10. Coffee hour and feeding ministries may continue, with the encouragement to move outside and to remain masked when not eating or drinking. Outside groups are allowed to use space according to local leadership discernment, provided they agree to (and actually do) follow these guidelines.

11. As able, continue to offer online worship and meeting options to continue welcoming those who do not wish to gather in person. Inform in-person attendees about recording or streaming practices. A sign or bulletin notice will suffice. Create areas of the nave where worshippers may worship without being on camera.

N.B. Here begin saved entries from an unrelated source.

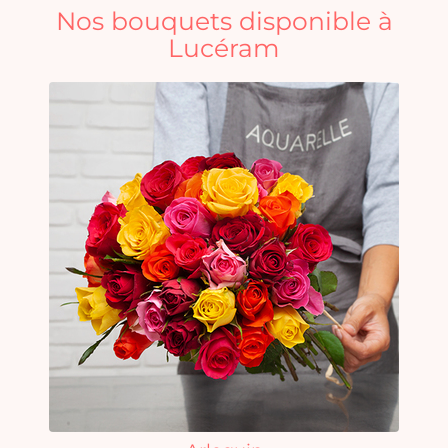
Nos bouquets disponible à
Lucéram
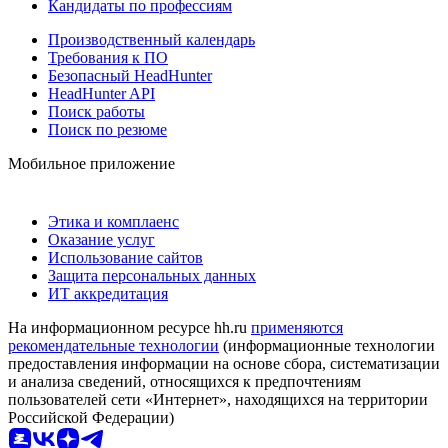
Кандидаты по профессиям
Производственный календарь
Требования к ПО
Безопасный HeadHunter
HeadHunter API
Поиск работы
Поиск по резюме
Мобильное приложение
Этика и комплаенс
Оказание услуг
Использование сайтов
Защита персональных данных
ИТ аккредитация
На информационном ресурсе hh.ru
применяются
рекомендательные технологии
(информационные технологии
предоставления информации на основе сбора, систематизации
и анализа сведений, относящихся к предпочтениям
пользователей сети «Интернет», находящихся на территории
Российской Федерации)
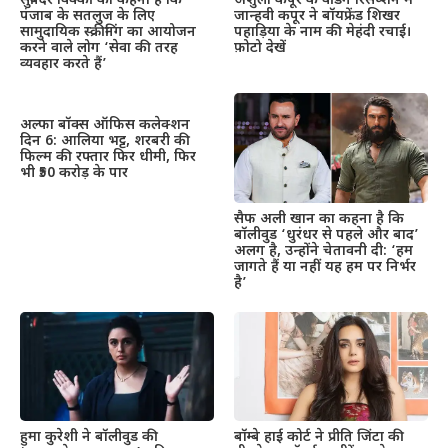
सुबिंदर विक्की का कहना है कि
अंशुला कपूर के वेडिंग रिसेप्शन में
पंजाब के सतलुज के लिए
जान्हवी कपूर ने बॉयफ्रेंड शिखर
सामुदायिक स्क्रीनिंग का आयोजन
पहाड़िया के नाम की मेहंदी रचाई।
करने वाले लोग ‘सेवा की तरह
फ़ोटो देखें
व्यवहार करते हैं’
अल्फा बॉक्स ऑफिस कलेक्शन
दिन 6: आलिया भट्ट, शरबरी की
फिल्म की रफ्तार फिर धीमी, फिर
भी ₹50 करोड़ के पार
सैफ अली खान का कहना है कि
बॉलीवुड ‘धुरंधर से पहले और बाद’
अलग है, उन्होंने चेतावनी दी: ‘हम
जागते हैं या नहीं यह हम पर निर्भर
है’
हुमा कुरेशी ने बॉलीवुड की
बॉम्बे हाई कोर्ट ने प्रीति जिंटा की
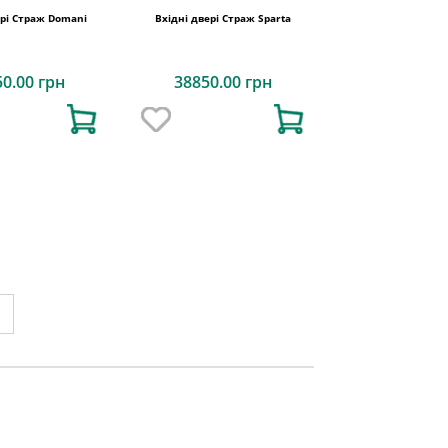
ері Страж Domani
Вхідні двері Страж Sparta
50.00 грн
38850.00 грн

When a positive test result is reported for a person who attended a gathering, parish leadership should call the local health department for guidance.  

* From the CDC:
“Currently authorized vaccines in the United States are highly effective at protecting vaccinated people against symptomatic and severe COVID-19. Additionally, a growing body of evidence suggests that fully vaccinated people are less likely to have asymptomatic infection or transmit SARS-CoV-2 to others. How long vaccine protection lasts and how much vaccines protect against emerging SARS-CoV-2 variants are still under investigation. Until more is known and vaccination coverage increases, some prevention measures will continue to be necessary in some settings for all people, regardless of vaccination status. However, the benefits of reducing social isolation and relaxing some measures such as quarantine requirements may outweigh the residual risk of fully vaccinated people becoming ill with COVID-19 or transmitting SARS-CoV-2 to others. Additionally, taking steps towards relaxing certain measures for vaccinated persons may help improve COVID-19 vaccine acceptance and uptake. Therefore, there are several activities that fully vaccinated people can resume now, at low risk to themselves, while being mindful of the potential risk of transmitting the virus to others.”